Engulfing Candle
Definition
An engulfing candle is a candlestick whose body completely covers — or 'engulfs' — the prior candle's body, signaling a potential shift in control between buyers and sellers.
Example
“After a long downtrend, a massive green candle swallowed the prior three red candles at a major support level. That bullish engulfing pattern, with volume three times the average, was the reversal signal I needed.”
Detailed Explanation
A bullish engulfing pattern forms when a red candle is followed by a larger green candle that opens below the prior candle's low and closes above its high. This shows that sellers were initially in control (the prior red candle), but buyers stepped in aggressively enough to reverse the entire prior period's move and close significantly higher. The bigger the engulfing candle relative to the prior candle, the stronger the signal. A bullish engulfing that covers two or three prior candles is significantly more meaningful than one that barely covers the previous candle.
Location matters enormously. An engulfing candle in the middle of a choppy range is noise. An engulfing candle at a major support level after an extended downtrend, at VWAP, at a key Fibonacci level, or at a prior area of high volume is a meaningful signal. The context tells you whether the pattern represents a genuine inflection point or just random price movement. This is why technical analysts always say "patterns are signals — levels give them meaning."

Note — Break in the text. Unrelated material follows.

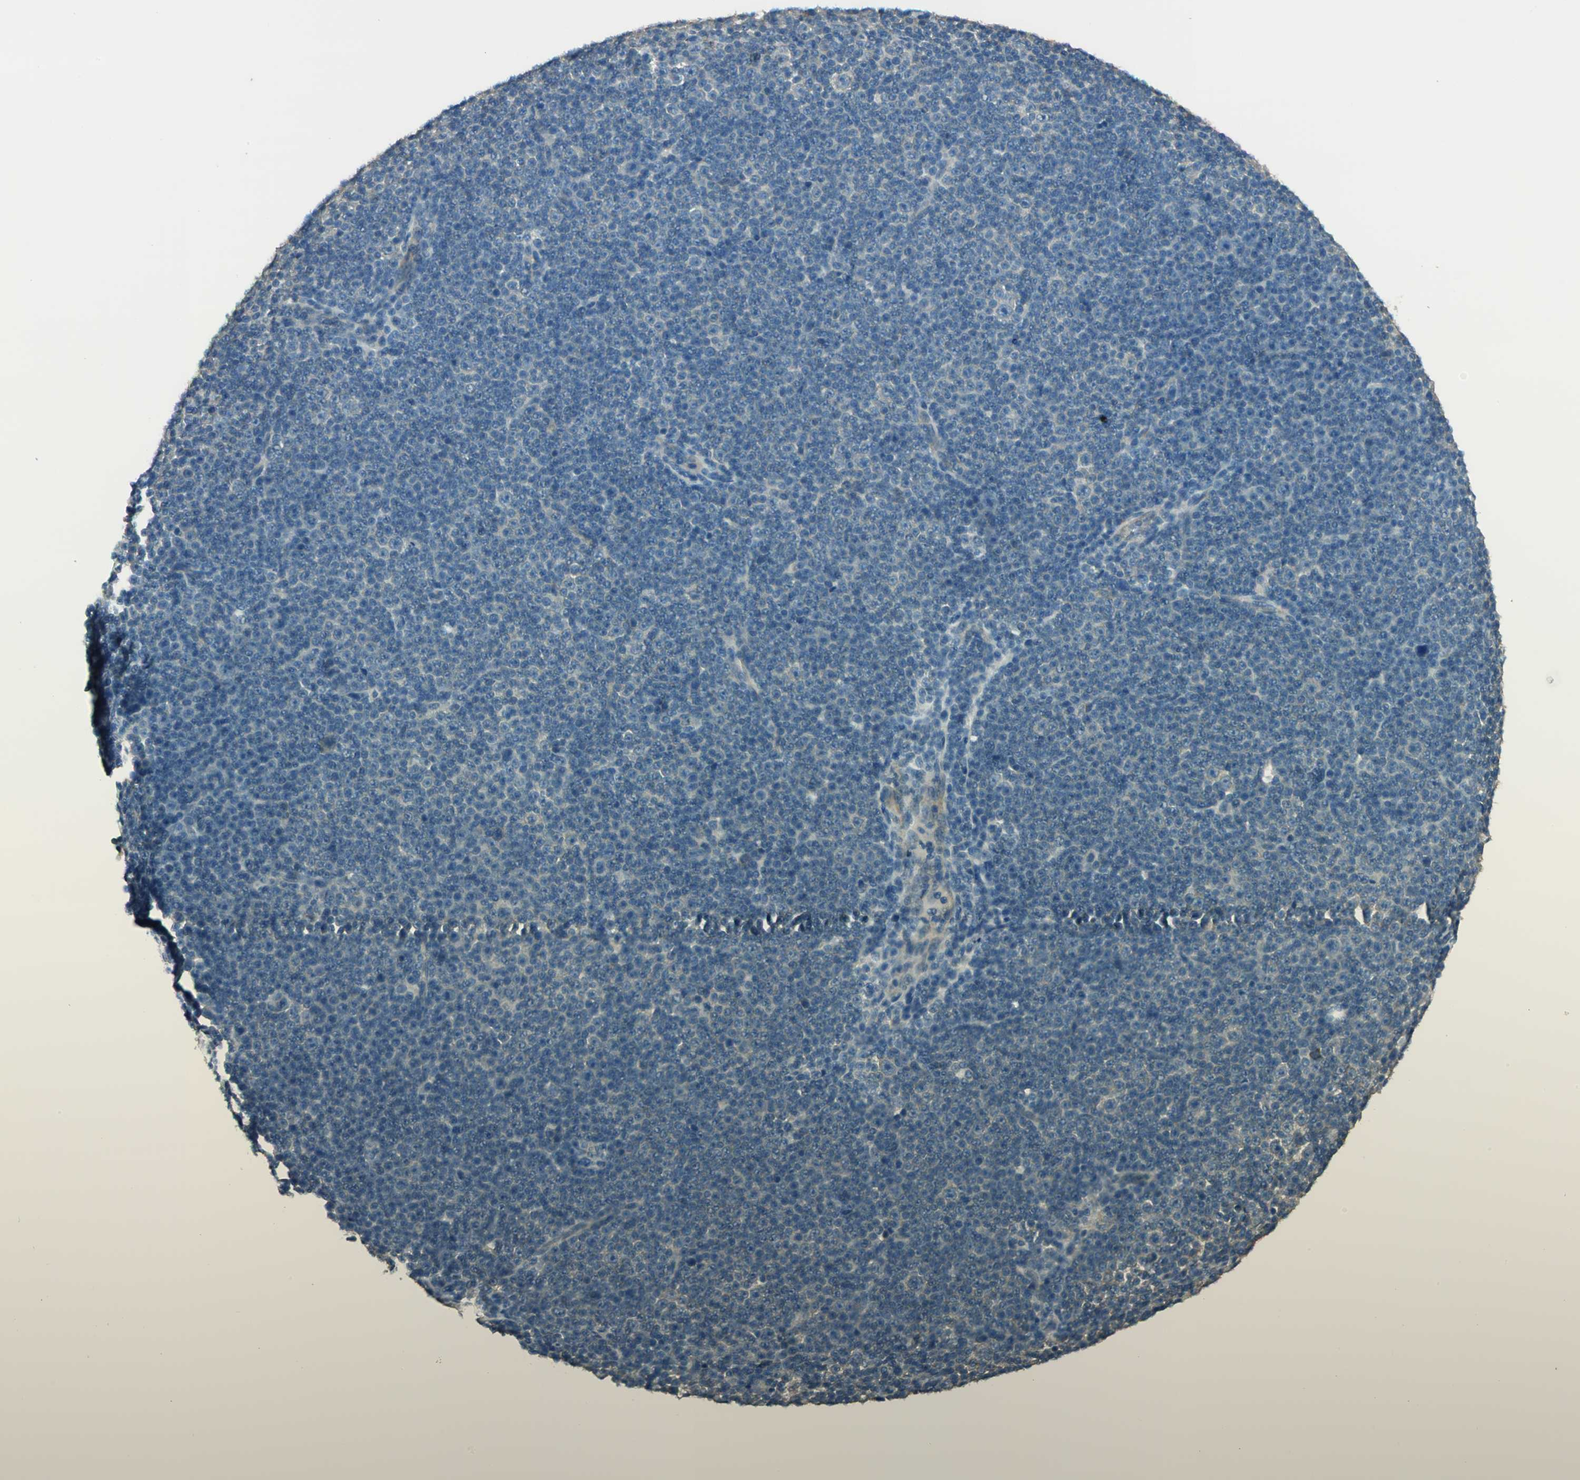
{"staining": {"intensity": "negative", "quantity": "none", "location": "none"}, "tissue": "lymphoma", "cell_type": "Tumor cells", "image_type": "cancer", "snomed": [{"axis": "morphology", "description": "Malignant lymphoma, non-Hodgkin's type, Low grade"}, {"axis": "topography", "description": "Lymph node"}], "caption": "The micrograph exhibits no staining of tumor cells in low-grade malignant lymphoma, non-Hodgkin's type.", "gene": "SHC2", "patient": {"sex": "female", "age": 67}}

For practical trading, use engulfing candles as confirmation rather than standalone entry triggers. If you're watching a stock that's been pulling back toward a planned entry level, a bullish engulfing candle at that level confirms that buyers are stepping in where you expected them to. Enter on the break of the engulfing candle's high, stop below its low. Without the confluence of level + pattern + volume, an engulfing candle in isolation has limited predictive value.